● YOUR TASK:
The answer should be the records below, word for word, with every image left out.

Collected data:
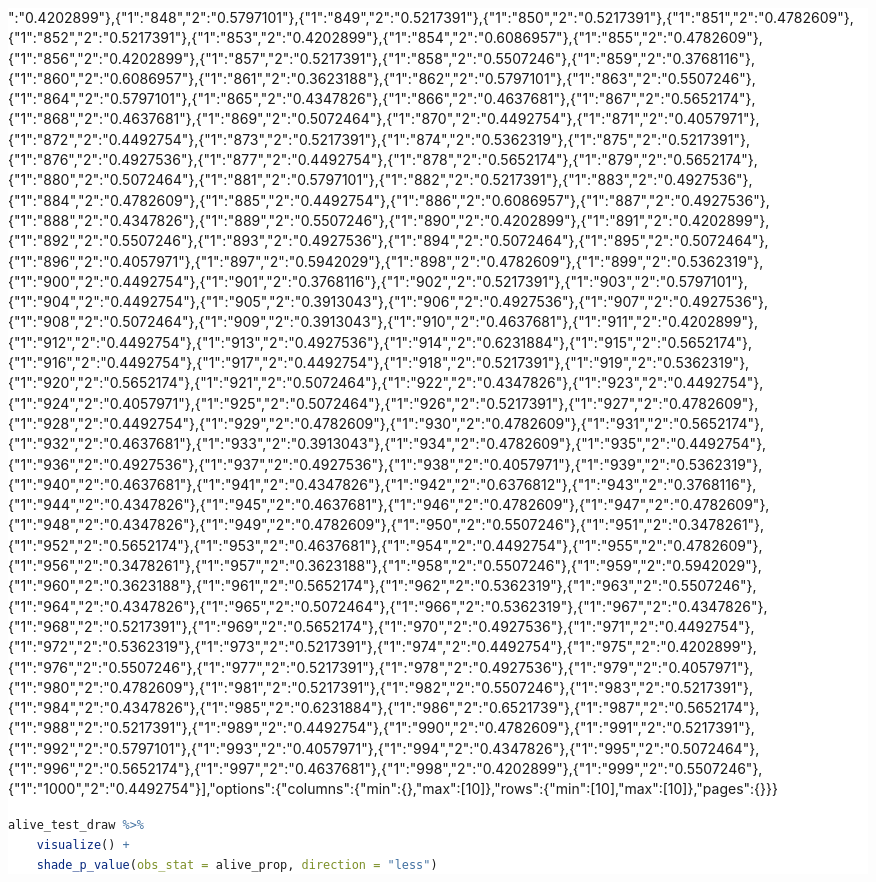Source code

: ":"0.4202899"},{"1":"848","2":"0.5797101"},{"1":"849","2":"0.5217391"},{"1":"850","2":"0.5217391"},{"1":"851","2":"0.4782609"},{"1":"852","2":"0.5217391"},{"1":"853","2":"0.4202899"},{"1":"854","2":"0.6086957"},{"1":"855","2":"0.4782609"},{"1":"856","2":"0.4202899"},{"1":"857","2":"0.5217391"},{"1":"858","2":"0.5507246"},{"1":"859","2":"0.3768116"},{"1":"860","2":"0.6086957"},{"1":"861","2":"0.3623188"},{"1":"862","2":"0.5797101"},{"1":"863","2":"0.5507246"},{"1":"864","2":"0.5797101"},{"1":"865","2":"0.4347826"},{"1":"866","2":"0.4637681"},{"1":"867","2":"0.5652174"},{"1":"868","2":"0.4637681"},{"1":"869","2":"0.5072464"},{"1":"870","2":"0.4492754"},{"1":"871","2":"0.4057971"},{"1":"872","2":"0.4492754"},{"1":"873","2":"0.5217391"},{"1":"874","2":"0.5362319"},{"1":"875","2":"0.5217391"},{"1":"876","2":"0.4927536"},{"1":"877","2":"0.4492754"},{"1":"878","2":"0.5652174"},{"1":"879","2":"0.5652174"},{"1":"880","2":"0.5072464"},{"1":"881","2":"0.5797101"},{"1":"882","2":"0.5217391"},{"1":"883","2":"0.4927536"},{"1":"884","2":"0.4782609"},{"1":"885","2":"0.4492754"},{"1":"886","2":"0.6086957"},{"1":"887","2":"0.4927536"},{"1":"888","2":"0.4347826"},{"1":"889","2":"0.5507246"},{"1":"890","2":"0.4202899"},{"1":"891","2":"0.4202899"},{"1":"892","2":"0.5507246"},{"1":"893","2":"0.4927536"},{"1":"894","2":"0.5072464"},{"1":"895","2":"0.5072464"},{"1":"896","2":"0.4057971"},{"1":"897","2":"0.5942029"},{"1":"898","2":"0.4782609"},{"1":"899","2":"0.5362319"},{"1":"900","2":"0.4492754"},{"1":"901","2":"0.3768116"},{"1":"902","2":"0.5217391"},{"1":"903","2":"0.5797101"},{"1":"904","2":"0.4492754"},{"1":"905","2":"0.3913043"},{"1":"906","2":"0.4927536"},{"1":"907","2":"0.4927536"},{"1":"908","2":"0.5072464"},{"1":"909","2":"0.3913043"},{"1":"910","2":"0.4637681"},{"1":"911","2":"0.4202899"},{"1":"912","2":"0.4492754"},{"1":"913","2":"0.4927536"},{"1":"914","2":"0.6231884"},{"1":"915","2":"0.5652174"},{"1":"916","2":"0.4492754"},{"1":"917","2":"0.4492754"},{"1":"918","2":"0.5217391"},{"1":"919","2":"0.5362319"},{"1":"920","2":"0.5652174"},{"1":"921","2":"0.5072464"},{"1":"922","2":"0.4347826"},{"1":"923","2":"0.4492754"},{"1":"924","2":"0.4057971"},{"1":"925","2":"0.5072464"},{"1":"926","2":"0.5217391"},{"1":"927","2":"0.4782609"},{"1":"928","2":"0.4492754"},{"1":"929","2":"0.4782609"},{"1":"930","2":"0.4782609"},{"1":"931","2":"0.5652174"},{"1":"932","2":"0.4637681"},{"1":"933","2":"0.3913043"},{"1":"934","2":"0.4782609"},{"1":"935","2":"0.4492754"},{"1":"936","2":"0.4927536"},{"1":"937","2":"0.4927536"},{"1":"938","2":"0.4057971"},{"1":"939","2":"0.5362319"},{"1":"940","2":"0.4637681"},{"1":"941","2":"0.4347826"},{"1":"942","2":"0.6376812"},{"1":"943","2":"0.3768116"},{"1":"944","2":"0.4347826"},{"1":"945","2":"0.4637681"},{"1":"946","2":"0.4782609"},{"1":"947","2":"0.4782609"},{"1":"948","2":"0.4347826"},{"1":"949","2":"0.4782609"},{"1":"950","2":"0.5507246"},{"1":"951","2":"0.3478261"},{"1":"952","2":"0.5652174"},{"1":"953","2":"0.4637681"},{"1":"954","2":"0.4492754"},{"1":"955","2":"0.4782609"},{"1":"956","2":"0.3478261"},{"1":"957","2":"0.3623188"},{"1":"958","2":"0.5507246"},{"1":"959","2":"0.5942029"},{"1":"960","2":"0.3623188"},{"1":"961","2":"0.5652174"},{"1":"962","2":"0.5362319"},{"1":"963","2":"0.5507246"},{"1":"964","2":"0.4347826"},{"1":"965","2":"0.5072464"},{"1":"966","2":"0.5362319"},{"1":"967","2":"0.4347826"},{"1":"968","2":"0.5217391"},{"1":"969","2":"0.5652174"},{"1":"970","2":"0.4927536"},{"1":"971","2":"0.4492754"},{"1":"972","2":"0.5362319"},{"1":"973","2":"0.5217391"},{"1":"974","2":"0.4492754"},{"1":"975","2":"0.4202899"},{"1":"976","2":"0.5507246"},{"1":"977","2":"0.5217391"},{"1":"978","2":"0.4927536"},{"1":"979","2":"0.4057971"},{"1":"980","2":"0.4782609"},{"1":"981","2":"0.5217391"},{"1":"982","2":"0.5507246"},{"1":"983","2":"0.5217391"},{"1":"984","2":"0.4347826"},{"1":"985","2":"0.6231884"},{"1":"986","2":"0.6521739"},{"1":"987","2":"0.5652174"},{"1":"988","2":"0.5217391"},{"1":"989","2":"0.4492754"},{"1":"990","2":"0.4782609"},{"1":"991","2":"0.5217391"},{"1":"992","2":"0.5797101"},{"1":"993","2":"0.4057971"},{"1":"994","2":"0.4347826"},{"1":"995","2":"0.5072464"},{"1":"996","2":"0.5652174"},{"1":"997","2":"0.4637681"},{"1":"998","2":"0.4202899"},{"1":"999","2":"0.5507246"},{"1":"1000","2":"0.4492754"}],"options":{"columns":{"min":{},"max":[10]},"rows":{"min":[10],"max":[10]},"pages":{}}}
  </script>
</div>


```r
alive_test_draw %>%
    visualize() +
    shade_p_value(obs_stat = alive_prop, direction = "less")
```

● PROBLEM SOLUTION:
Source code

: ":"0.4202899"},{"1":"848","2":"0.5797101"},{"1":"849","2":"0.5217391"},{"1":"850","2":"0.5217391"},{"1":"851","2":"0.4782609"},{"1":"852","2":"0.5217391"},{"1":"853","2":"0.4202899"},{"1":"854","2":"0.6086957"},{"1":"855","2":"0.4782609"},{"1":"856","2":"0.4202899"},{"1":"857","2":"0.5217391"},{"1":"858","2":"0.5507246"},{"1":"859","2":"0.3768116"},{"1":"860","2":"0.6086957"},{"1":"861","2":"0.3623188"},{"1":"862","2":"0.5797101"},{"1":"863","2":"0.5507246"},{"1":"864","2":"0.5797101"},{"1":"865","2":"0.4347826"},{"1":"866","2":"0.4637681"},{"1":"867","2":"0.5652174"},{"1":"868","2":"0.4637681"},{"1":"869","2":"0.5072464"},{"1":"870","2":"0.4492754"},{"1":"871","2":"0.4057971"},{"1":"872","2":"0.4492754"},{"1":"873","2":"0.5217391"},{"1":"874","2":"0.5362319"},{"1":"875","2":"0.5217391"},{"1":"876","2":"0.4927536"},{"1":"877","2":"0.4492754"},{"1":"878","2":"0.5652174"},{"1":"879","2":"0.5652174"},{"1":"880","2":"0.5072464"},{"1":"881","2":"0.5797101"},{"1":"882","2":"0.5217391"},{"1":"883","2":"0.4927536"},{"1":"884","2":"0.4782609"},{"1":"885","2":"0.4492754"},{"1":"886","2":"0.6086957"},{"1":"887","2":"0.4927536"},{"1":"888","2":"0.4347826"},{"1":"889","2":"0.5507246"},{"1":"890","2":"0.4202899"},{"1":"891","2":"0.4202899"},{"1":"892","2":"0.5507246"},{"1":"893","2":"0.4927536"},{"1":"894","2":"0.5072464"},{"1":"895","2":"0.5072464"},{"1":"896","2":"0.4057971"},{"1":"897","2":"0.5942029"},{"1":"898","2":"0.4782609"},{"1":"899","2":"0.5362319"},{"1":"900","2":"0.4492754"},{"1":"901","2":"0.3768116"},{"1":"902","2":"0.5217391"},{"1":"903","2":"0.5797101"},{"1":"904","2":"0.4492754"},{"1":"905","2":"0.3913043"},{"1":"906","2":"0.4927536"},{"1":"907","2":"0.4927536"},{"1":"908","2":"0.5072464"},{"1":"909","2":"0.3913043"},{"1":"910","2":"0.4637681"},{"1":"911","2":"0.4202899"},{"1":"912","2":"0.4492754"},{"1":"913","2":"0.4927536"},{"1":"914","2":"0.6231884"},{"1":"915","2":"0.5652174"},{"1":"916","2":"0.4492754"},{"1":"917","2":"0.4492754"},{"1":"918","2":"0.5217391"},{"1":"919","2":"0.5362319"},{"1":"920","2":"0.5652174"},{"1":"921","2":"0.5072464"},{"1":"922","2":"0.4347826"},{"1":"923","2":"0.4492754"},{"1":"924","2":"0.4057971"},{"1":"925","2":"0.5072464"},{"1":"926","2":"0.5217391"},{"1":"927","2":"0.4782609"},{"1":"928","2":"0.4492754"},{"1":"929","2":"0.4782609"},{"1":"930","2":"0.4782609"},{"1":"931","2":"0.5652174"},{"1":"932","2":"0.4637681"},{"1":"933","2":"0.3913043"},{"1":"934","2":"0.4782609"},{"1":"935","2":"0.4492754"},{"1":"936","2":"0.4927536"},{"1":"937","2":"0.4927536"},{"1":"938","2":"0.4057971"},{"1":"939","2":"0.5362319"},{"1":"940","2":"0.4637681"},{"1":"941","2":"0.4347826"},{"1":"942","2":"0.6376812"},{"1":"943","2":"0.3768116"},{"1":"944","2":"0.4347826"},{"1":"945","2":"0.4637681"},{"1":"946","2":"0.4782609"},{"1":"947","2":"0.4782609"},{"1":"948","2":"0.4347826"},{"1":"949","2":"0.4782609"},{"1":"950","2":"0.5507246"},{"1":"951","2":"0.3478261"},{"1":"952","2":"0.5652174"},{"1":"953","2":"0.4637681"},{"1":"954","2":"0.4492754"},{"1":"955","2":"0.4782609"},{"1":"956","2":"0.3478261"},{"1":"957","2":"0.3623188"},{"1":"958","2":"0.5507246"},{"1":"959","2":"0.5942029"},{"1":"960","2":"0.3623188"},{"1":"961","2":"0.5652174"},{"1":"962","2":"0.5362319"},{"1":"963","2":"0.5507246"},{"1":"964","2":"0.4347826"},{"1":"965","2":"0.5072464"},{"1":"966","2":"0.5362319"},{"1":"967","2":"0.4347826"},{"1":"968","2":"0.5217391"},{"1":"969","2":"0.5652174"},{"1":"970","2":"0.4927536"},{"1":"971","2":"0.4492754"},{"1":"972","2":"0.5362319"},{"1":"973","2":"0.5217391"},{"1":"974","2":"0.4492754"},{"1":"975","2":"0.4202899"},{"1":"976","2":"0.5507246"},{"1":"977","2":"0.5217391"},{"1":"978","2":"0.4927536"},{"1":"979","2":"0.4057971"},{"1":"980","2":"0.4782609"},{"1":"981","2":"0.5217391"},{"1":"982","2":"0.5507246"},{"1":"983","2":"0.5217391"},{"1":"984","2":"0.4347826"},{"1":"985","2":"0.6231884"},{"1":"986","2":"0.6521739"},{"1":"987","2":"0.5652174"},{"1":"988","2":"0.5217391"},{"1":"989","2":"0.4492754"},{"1":"990","2":"0.4782609"},{"1":"991","2":"0.5217391"},{"1":"992","2":"0.5797101"},{"1":"993","2":"0.4057971"},{"1":"994","2":"0.4347826"},{"1":"995","2":"0.5072464"},{"1":"996","2":"0.5652174"},{"1":"997","2":"0.4637681"},{"1":"998","2":"0.4202899"},{"1":"999","2":"0.5507246"},{"1":"1000","2":"0.4492754"}],"options":{"columns":{"min":{},"max":[10]},"rows":{"min":[10],"max":[10]},"pages":{}}}
  </script>
</div>


```r
alive_test_draw %>%
    visualize() +
    shade_p_value(obs_stat = alive_prop, direction = "less")
```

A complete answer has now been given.